### REQUEST
Copy every line of the material below word for word, keeping the same line breaks and order.

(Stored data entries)
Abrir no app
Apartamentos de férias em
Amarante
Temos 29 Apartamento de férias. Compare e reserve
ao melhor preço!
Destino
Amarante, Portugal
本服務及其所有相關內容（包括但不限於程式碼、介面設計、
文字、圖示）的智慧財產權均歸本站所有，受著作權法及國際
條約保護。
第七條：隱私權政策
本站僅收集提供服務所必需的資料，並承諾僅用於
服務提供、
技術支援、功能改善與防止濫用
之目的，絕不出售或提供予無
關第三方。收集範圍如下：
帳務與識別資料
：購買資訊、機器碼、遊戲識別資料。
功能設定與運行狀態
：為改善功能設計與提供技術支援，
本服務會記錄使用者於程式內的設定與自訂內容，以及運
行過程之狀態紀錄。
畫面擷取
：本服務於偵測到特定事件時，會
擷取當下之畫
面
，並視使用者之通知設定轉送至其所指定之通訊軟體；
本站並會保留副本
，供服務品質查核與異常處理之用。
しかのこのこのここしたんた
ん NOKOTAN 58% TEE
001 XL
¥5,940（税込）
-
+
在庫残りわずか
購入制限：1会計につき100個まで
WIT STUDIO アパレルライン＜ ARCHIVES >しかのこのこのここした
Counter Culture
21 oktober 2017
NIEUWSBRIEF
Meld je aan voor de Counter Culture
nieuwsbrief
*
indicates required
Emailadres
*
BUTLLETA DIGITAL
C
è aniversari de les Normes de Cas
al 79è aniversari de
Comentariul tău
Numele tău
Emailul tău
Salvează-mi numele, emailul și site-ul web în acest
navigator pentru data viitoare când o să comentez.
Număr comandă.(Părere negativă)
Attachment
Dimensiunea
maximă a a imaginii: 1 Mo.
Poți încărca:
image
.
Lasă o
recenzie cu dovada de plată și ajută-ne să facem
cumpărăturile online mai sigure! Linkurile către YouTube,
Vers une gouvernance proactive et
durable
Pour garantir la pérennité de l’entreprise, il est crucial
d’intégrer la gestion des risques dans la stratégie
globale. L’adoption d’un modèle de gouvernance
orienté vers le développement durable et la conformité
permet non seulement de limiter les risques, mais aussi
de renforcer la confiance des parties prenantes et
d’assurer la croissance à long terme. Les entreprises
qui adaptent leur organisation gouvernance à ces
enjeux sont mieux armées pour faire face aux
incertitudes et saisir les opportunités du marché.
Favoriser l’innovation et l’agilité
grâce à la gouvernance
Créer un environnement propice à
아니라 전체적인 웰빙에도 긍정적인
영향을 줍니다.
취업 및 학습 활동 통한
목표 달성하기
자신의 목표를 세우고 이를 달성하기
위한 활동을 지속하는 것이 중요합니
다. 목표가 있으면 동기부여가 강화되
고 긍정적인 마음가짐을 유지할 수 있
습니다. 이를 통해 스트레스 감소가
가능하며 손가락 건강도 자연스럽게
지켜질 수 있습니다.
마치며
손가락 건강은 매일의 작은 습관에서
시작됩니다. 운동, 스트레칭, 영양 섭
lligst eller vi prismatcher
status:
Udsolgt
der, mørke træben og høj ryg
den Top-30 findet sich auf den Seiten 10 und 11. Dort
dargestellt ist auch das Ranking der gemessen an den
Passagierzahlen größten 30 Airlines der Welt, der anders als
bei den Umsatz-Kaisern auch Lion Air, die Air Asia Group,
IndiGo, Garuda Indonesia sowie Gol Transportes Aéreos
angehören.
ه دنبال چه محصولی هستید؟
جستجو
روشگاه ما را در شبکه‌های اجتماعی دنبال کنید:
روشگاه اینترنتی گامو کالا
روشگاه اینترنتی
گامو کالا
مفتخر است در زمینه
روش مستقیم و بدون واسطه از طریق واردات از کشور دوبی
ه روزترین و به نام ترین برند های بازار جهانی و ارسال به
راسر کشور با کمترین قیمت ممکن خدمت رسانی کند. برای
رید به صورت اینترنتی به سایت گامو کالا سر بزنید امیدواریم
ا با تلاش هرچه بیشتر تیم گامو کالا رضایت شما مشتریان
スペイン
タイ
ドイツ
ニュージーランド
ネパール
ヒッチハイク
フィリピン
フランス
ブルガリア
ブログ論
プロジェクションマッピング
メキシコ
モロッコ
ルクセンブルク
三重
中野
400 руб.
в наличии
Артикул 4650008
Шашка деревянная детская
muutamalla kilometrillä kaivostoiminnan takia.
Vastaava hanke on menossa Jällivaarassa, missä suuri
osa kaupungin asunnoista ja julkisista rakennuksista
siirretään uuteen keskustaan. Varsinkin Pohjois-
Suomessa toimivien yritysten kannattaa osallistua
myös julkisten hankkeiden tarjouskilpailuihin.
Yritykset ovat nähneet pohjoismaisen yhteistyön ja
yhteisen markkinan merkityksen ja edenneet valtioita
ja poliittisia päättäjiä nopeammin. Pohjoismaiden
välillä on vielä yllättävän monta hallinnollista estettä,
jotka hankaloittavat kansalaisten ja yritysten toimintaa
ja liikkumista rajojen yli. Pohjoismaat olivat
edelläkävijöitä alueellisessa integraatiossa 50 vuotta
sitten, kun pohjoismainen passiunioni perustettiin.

### YOUR SOLUTION
Abrir no app
Apartamentos de férias em
Amarante
Temos 29 Apartamento de férias. Compare e reserve
ao melhor preço!
Destino
Amarante, Portugal
本服務及其所有相關內容（包括但不限於程式碼、介面設計、
文字、圖示）的智慧財產權均歸本站所有，受著作權法及國際
條約保護。
第七條：隱私權政策
本站僅收集提供服務所必需的資料，並承諾僅用於
服務提供、
技術支援、功能改善與防止濫用
之目的，絕不出售或提供予無
關第三方。收集範圍如下：
帳務與識別資料
：購買資訊、機器碼、遊戲識別資料。
功能設定與運行狀態
：為改善功能設計與提供技術支援，
本服務會記錄使用者於程式內的設定與自訂內容，以及運
行過程之狀態紀錄。
畫面擷取
：本服務於偵測到特定事件時，會
擷取當下之畫
面
，並視使用者之通知設定轉送至其所指定之通訊軟體；
本站並會保留副本
，供服務品質查核與異常處理之用。
しかのこのこのここしたんた
ん NOKOTAN 58% TEE
001 XL
¥5,940（税込）
-
+
在庫残りわずか
購入制限：1会計につき100個まで
WIT STUDIO アパレルライン＜ ARCHIVES >しかのこのこのここした
Counter Culture
21 oktober 2017
NIEUWSBRIEF
Meld je aan voor de Counter Culture
nieuwsbrief
*
indicates required
Emailadres
*
BUTLLETA DIGITAL
C
è aniversari de les Normes de Cas
al 79è aniversari de
Comentariul tău
Numele tău
Emailul tău
Salvează-mi numele, emailul și site-ul web în acest
navigator pentru data viitoare când o să comentez.
Număr comandă.(Părere negativă)
Attachment
Dimensiunea
maximă a a imaginii: 1 Mo.
Poți încărca:
image
.
Lasă o
recenzie cu dovada de plată și ajută-ne să facem
cumpărăturile online mai sigure! Linkurile către YouTube,
Vers une gouvernance proactive et
durable
Pour garantir la pérennité de l’entreprise, il est crucial
d’intégrer la gestion des risques dans la stratégie
globale. L’adoption d’un modèle de gouvernance
orienté vers le développement durable et la conformité
permet non seulement de limiter les risques, mais aussi
de renforcer la confiance des parties prenantes et
d’assurer la croissance à long terme. Les entreprises
qui adaptent leur organisation gouvernance à ces
enjeux sont mieux armées pour faire face aux
incertitudes et saisir les opportunités du marché.
Favoriser l’innovation et l’agilité
grâce à la gouvernance
Créer un environnement propice à
아니라 전체적인 웰빙에도 긍정적인
영향을 줍니다.
취업 및 학습 활동 통한
목표 달성하기
자신의 목표를 세우고 이를 달성하기
위한 활동을 지속하는 것이 중요합니
다. 목표가 있으면 동기부여가 강화되
고 긍정적인 마음가짐을 유지할 수 있
습니다. 이를 통해 스트레스 감소가
가능하며 손가락 건강도 자연스럽게
지켜질 수 있습니다.
마치며
손가락 건강은 매일의 작은 습관에서
시작됩니다. 운동, 스트레칭, 영양 섭
lligst eller vi prismatcher
status:
Udsolgt
der, mørke træben og høj ryg
den Top-30 findet sich auf den Seiten 10 und 11. Dort
dargestellt ist auch das Ranking der gemessen an den
Passagierzahlen größten 30 Airlines der Welt, der anders als
bei den Umsatz-Kaisern auch Lion Air, die Air Asia Group,
IndiGo, Garuda Indonesia sowie Gol Transportes Aéreos
angehören.
ه دنبال چه محصولی هستید؟
جستجو
روشگاه ما را در شبکه‌های اجتماعی دنبال کنید:
روشگاه اینترنتی گامو کالا
روشگاه اینترنتی
گامو کالا
مفتخر است در زمینه
روش مستقیم و بدون واسطه از طریق واردات از کشور دوبی
ه روزترین و به نام ترین برند های بازار جهانی و ارسال به
راسر کشور با کمترین قیمت ممکن خدمت رسانی کند. برای
رید به صورت اینترنتی به سایت گامو کالا سر بزنید امیدواریم
ا با تلاش هرچه بیشتر تیم گامو کالا رضایت شما مشتریان
スペイン
タイ
ドイツ
ニュージーランド
ネパール
ヒッチハイク
フィリピン
フランス
ブルガリア
ブログ論
プロジェクションマッピング
メキシコ
モロッコ
ルクセンブルク
三重
中野
400 руб.
в наличии
Артикул 4650008
Шашка деревянная детская
muutamalla kilometrillä kaivostoiminnan takia.
Vastaava hanke on menossa Jällivaarassa, missä suuri
osa kaupungin asunnoista ja julkisista rakennuksista
siirretään uuteen keskustaan. Varsinkin Pohjois-
Suomessa toimivien yritysten kannattaa osallistua
myös julkisten hankkeiden tarjouskilpailuihin.
Yritykset ovat nähneet pohjoismaisen yhteistyön ja
yhteisen markkinan merkityksen ja edenneet valtioita
ja poliittisia päättäjiä nopeammin. Pohjoismaiden
välillä on vielä yllättävän monta hallinnollista estettä,
jotka hankaloittavat kansalaisten ja yritysten toimintaa
ja liikkumista rajojen yli. Pohjoismaat olivat
edelläkävijöitä alueellisessa integraatiossa 50 vuotta
sitten, kun pohjoismainen passiunioni perustettiin.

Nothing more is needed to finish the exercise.